There seemed to be a relationship between citric acids, sulphates, and quality, as seen by the first plot. This relationship showed a sweetspot regarding the amount of citric acid and the amount of sulphates there should be in order to maximize the quality. For sulphates, too low or too much had a clear bad affect on quality, indicating darker dots. The ideal amount seemed to be 0.75 and for citric acid it seemed to be 0.5. I thought the patch of lighter colored blue dots in the top right area is really where quality was a little better. I noticed that extremes (low or high) of most chemicals caused an adverse effect on the quality. I thought the complentary relationship between citric acid and alcohol was interesting because it shows that too much of either of them without the other can have an adverse effect but if you have a good dose of both of them together then it leaves a good impact on quality.
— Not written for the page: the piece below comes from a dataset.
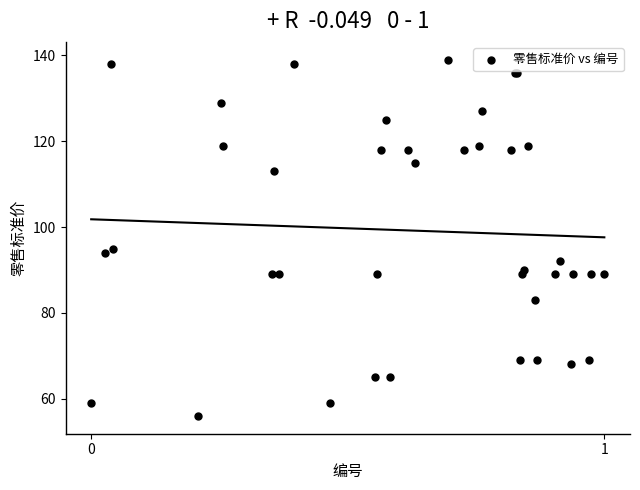

What Y value in the scatter plot is closest to 97?

95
I thought it was interesting how although very high levels of alcohol did have a bad effect on quality, the bad effect in general of higher levels of alcohol wasn’t as noticeable as the bad effect of high levels of other chemicals. I think that this may indicate that alcohol content is one of the more important indicators of quality of red wine.
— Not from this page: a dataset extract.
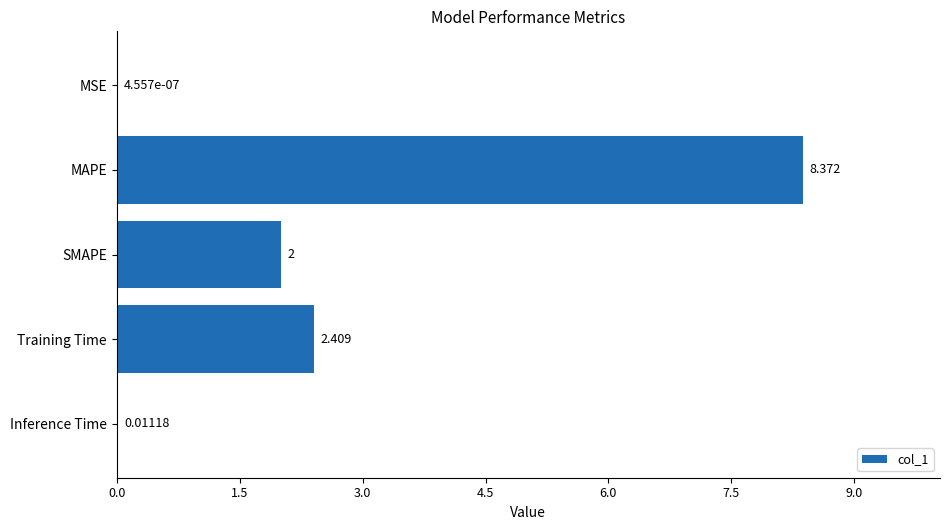

Which has a higher value, Training Time or Inference Time?

Training Time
The frequency of quality is unimodal because there is a single peak of frequency which occurs around the middle qualities (5 and 6).Both ends (3 and 8) have barely any scores, in other words, there’s a big gap between the sum of 3 and 8 qualities and the sum of 5 and 6 qualities. If there were more samples with 3s and 8s, then perhaps we would be able to have a better idea of what makes good wine samples good and bad wine samples bad.
As the Quality increases, more dots are shifting upwards in the alcohol content scale. There is a big density of dots for quality 5 volume 9% and this dense area is dispersed more evenly in quality 6. This indicates more alcohol content than 9% is likelier to give better quality.
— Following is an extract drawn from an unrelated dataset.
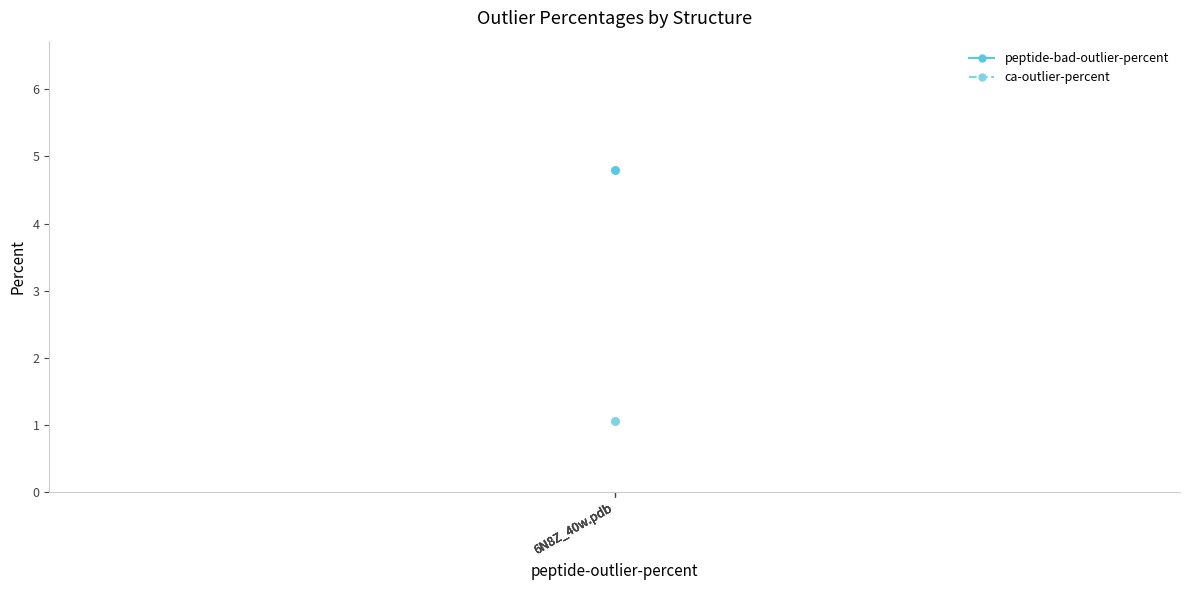

The value of ca-outlier-percent at 6N8Z_40w.pdb is 1.1. True or false?

True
As quality increases, the ratio of citric acid by sulphates acid is also increasing, moving closer to 1. This indicates that when citric acids and sulphate acid quantities are both closer to each other, that’s when there is better quality. Not only do the medians get higher but the top of the boxes (The 75th quartiles) also get bigger, so that means the trend is clear.
I think it’s interesting how important of a role alcohol played in the quality of red wine samples. More than any other factor, alcohol played the greatest role in determining the quality. Although it’s a shame that there were not more samples of 8 in order to see what makes them so good, I still think that the findings suggest that alcohol is the strongest factor for quality. Besides alcohol, I think citric acid also plays a strong role in the quality of red wine. Both the bivariable and multivariable analysis proved this fact. I think this study could have been improved if there were more samples of 3s and 8s. It’s unfortunate that the samples of quality were concentrated in the middle qualities of 5 and 6. This makes it more difficult to tell what makes good wine good and bad wine bad. This study should be done again with more bimodal sampling of wines, regarding their qualities. This way we can tell what makes good wine good and bad wine bad more clearly. I think what went successful with this study is the fact that I was able to narrow down alcohol’s importance as a predictor of quality of red wine. Even citric acid was narrowed down as a factor, so that’s another point of success. I think what was cause for struggle was that as mentioned before, there were not enough samples for very bad qualities and very good qualities. Another struggle was that since Quality is the only categorical variable, I wasn’t able to make a more variety of charts for the analysis. Instead, I was forced to always use Quality as the categorical variable in the analysis.